The business leaders I coach are often under huge pressure. They are dealing with tremendous change. They are required to incorporate many different points of view. They must manage complexity. They must to be able to create robust and innovative strategy. The potential for discord abounds; yet they must remain calm, centred and present at all times.
As a business leadership coach at the forefront of my profession, I can help.
The Business Leadership Coaching Process
My approach to leadership coaching can be envisioned as follows:
Contracting a business leadership coach
A leadership coaching relationship must involve a clear triangular contract between the business, the coachee and the coach. Typically, the contracting roll-out is as follows:
- A coaching requirement is identified by the business or executive thereof
- This requirement is then reviewed in light of the business leadership development
- The business then informs the executive re the business leadership coaching in a constructive way; the strategic value of the executive to the business is thus noted
- Typically, I will have an informal meeting with the executive’s senior and the HR director to discuss the scope of the coaching assignment and the business context etc.
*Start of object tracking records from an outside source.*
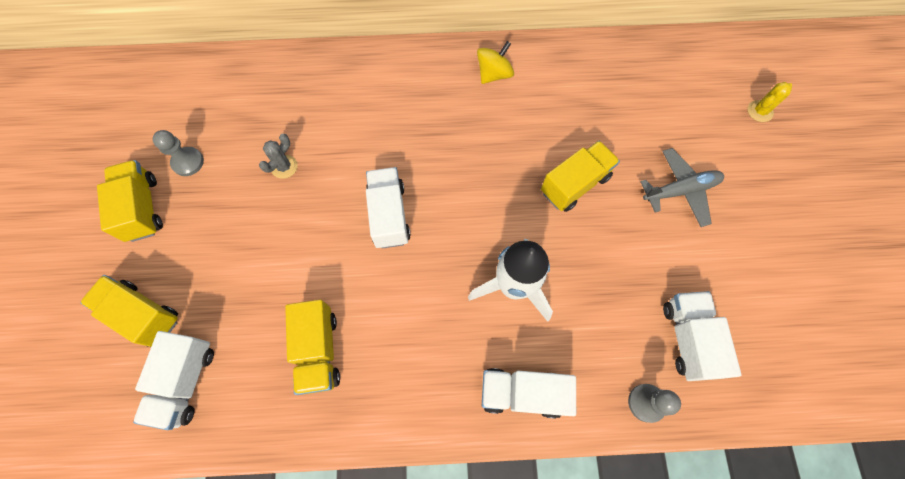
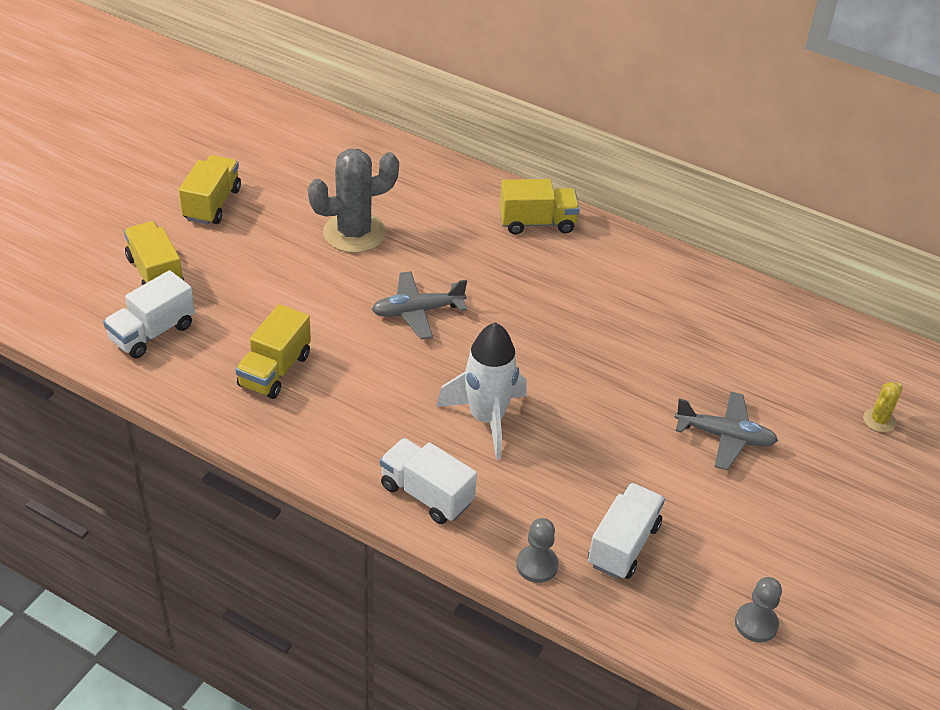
camera: 30 degrees right, 25 degrees down
grey pawn [153,130,204,176] -> grey pawn moved to [735,577,782,643]
grey cactus [259,134,298,179] -> grey cactus [308,148,399,253], size x2.16
white truck [366,167,411,249] -> grey plane [371,271,467,340]
yellow spinning top [477,41,514,84] -> none
yellow truck [541,141,620,212] -> yellow truck moved to [499,179,580,235]
yellow cactus [747,82,792,122] -> yellow cactus turned 45 degrees counterclockwise [863,382,903,432]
- I will then inform the business re my approach, credentials, references, fees, etc.
- The executive will then be made aware of the various business coaches available
- The executive will then meet with various other available business leadership coaches to establish chemistry and discuss the leadership coaching requirements
- The executive will then confirm their choice of leadership coach to the business
- If I am successful, I am then provided with preparatory data re the business and the executive, i.e.: CVs, previous 360 or appraisal documents; a job description; relevant management reports or presentations etc.
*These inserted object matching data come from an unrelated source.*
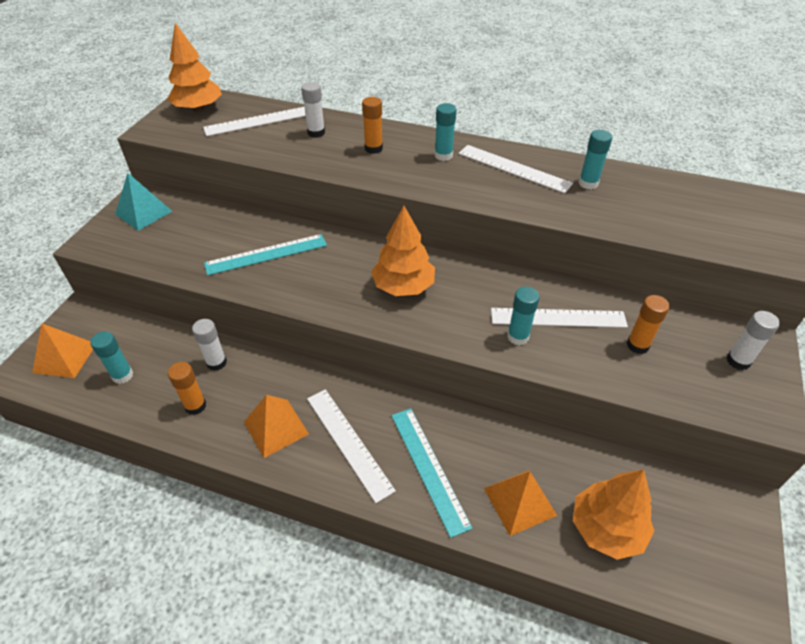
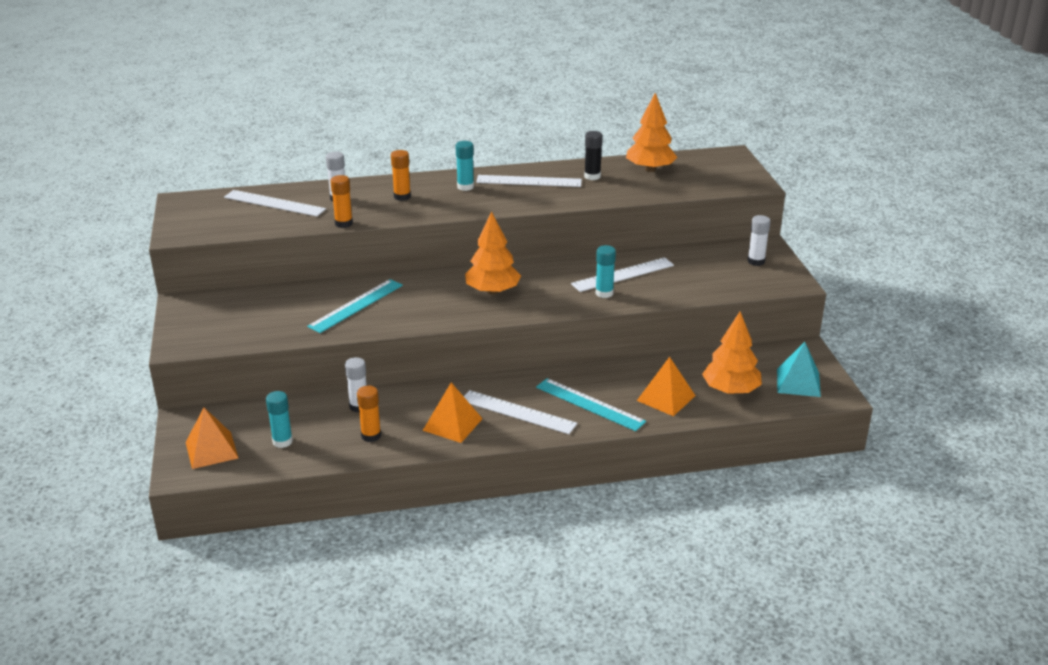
camera: 30 degrees left, 15 degrees down
turquoise pyramid [115,173,172,231] -> turquoise pyramid moved to [777,342,821,397]
orange tree [167,23,222,112] -> orange tree moved to [626,93,677,172]
white ruler [203,107,306,136] -> white ruler turned 75 degrees clockwise [224,190,326,216]
turquoise glue stick [579,130,613,189] -> black glue stick [584,131,603,180]
orange glue stick [626,295,670,354] -> orange glue stick moved to [330,175,353,228]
- We then arrange our first business leadership coaching session.
The Coaching Roadmap
A leadership coaching relationship is just that: a relationship. A relationship is more than just a set of meetings. A healthy executive coaching relationship involves ongoing two-way communications. Conversations. So what can my clients expect from these conversations?
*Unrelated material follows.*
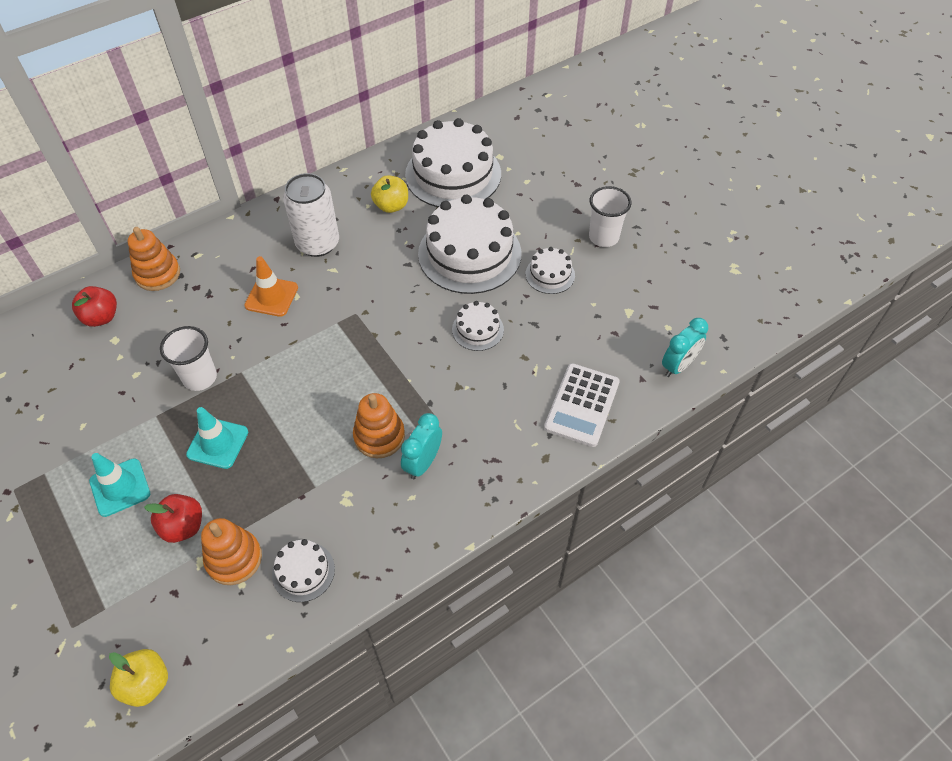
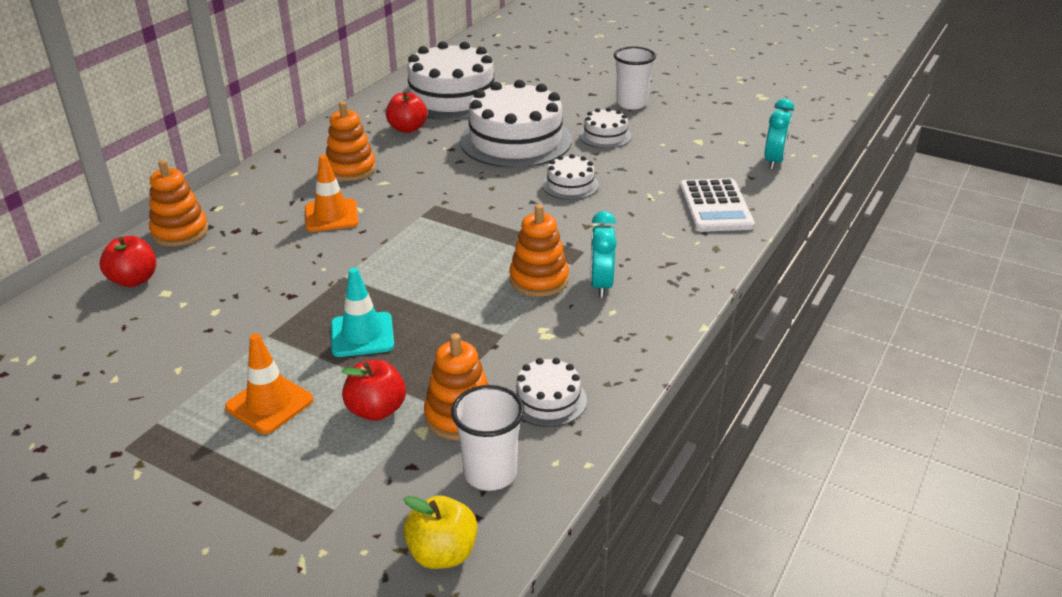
camera: 25 degrees left, 20 degrees down
turquoise traffic cone [89,453,150,517] -> orange traffic cone [225,333,313,434]
white cup [160,326,217,391] -> white cup moved to [451,385,525,491]
white can [283,173,339,257] -> orange stacking toy [326,101,376,181]
yellow apple [371,175,408,213] -> red apple [386,91,427,133]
I usually follow a structured conversational model that identifies gaps. My client/s and I then discuss what to do about those gaps. For complex issues, these conversations may take place over several meetings. The coachee will be aware that there is a direction and structure to the conversation; but part of the art of coaching is to make the experience seem natural. Conversational. Fluid. So lots of questions. Good humour. Occasional heated discussion. Blunt truths. Reflective pauses. They’re all part of my leadership coaching dialogues.
I usually have at least one meeting with the coachee prior to receiving formal executive stakeholder input (the parameters of which I can contract with the coachee). This builds trust. It also means that I can ask more informed questions; and it prevents me from being put in a feedback situation. I always try to make it clear that stakeholder input is just that – input. It’s important that stakeholders know their comments, observations, and expectations will be considered and debated during the coaching session. Stakeholders can’t fix the coaching goals, however. Only the coachee can do that after a period of thinking and reflection.
Aside from inputting about a month into the coaching process, key stakeholders have the chance to input again after three months. Then, they will be asked what changes they are noticing in the coachee’s leadership performance. They will also be asked about shifting business context (organizational changes that may affect the coachee, for example).
Together with the HR function, mechanisms will now be designed for measuring the effectiveness of the leadership coaching process. Placing the prime accountability for feedback on the results of the coaching process with the coachee is a priority, however.
Other Learning Resources
During a business leadership coaching assignment it’s crucial that other sources of learning are utilised to further the coaching goals. These resources might include MBA studies.
Example: a senior executive I coached was committed to becoming more strategic. My client had already enjoyed a successful experience on an MBA programme. My client and I therefore discussed transferring that learning from the MBA case study to his everyday working role – something the executive was subsequently able to do.
Example: my business leadership coachee was a practising Buddhist. During the leadership coaching assignment, we therefore considered how she might incorporate Buddhist ethics into her business leadership role – something she subsequently did.
By incorporating embedded sources of education and experience in my executive clients into my leadership coaching, I enable them to tap into deep, dormant sources of inspiration.
The Deep Now
Towards the end of the leadership coaching assignment, I typically prepare an executive coaching report to the leadership coachee only. This report will take account of the observations of key stakeholders: what has changed? What’s improved? What must be focussed on so that the leadership coachee’s development gains momentum and endures? My business leadership coaching is, after all, an investment in the future of senior executives and their businesses. This investment finds its source in the deep now of the coachee.
A business leadership coaching assignment may continue for months. Fundamental personal change may take years, however. Such transformation must be supported by the coachee’s business’ internal performance management and learning and development structures.
By the end of the leadership coaching assignment (if not before), the coachee should know and be able to tell me and key stakeholders exactly what they need to continue to develop.